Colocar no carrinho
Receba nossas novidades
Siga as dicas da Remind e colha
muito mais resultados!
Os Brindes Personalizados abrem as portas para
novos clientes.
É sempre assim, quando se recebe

___

Your answer should be the lines from the one containing "Os Brindes Personalizados" through the end of the records, both included, output exactly and with nothing added.

### RESULT OF THE EXERCISE
Os Brindes Personalizados abrem as portas para
novos clientes.
É sempre assim, quando se recebe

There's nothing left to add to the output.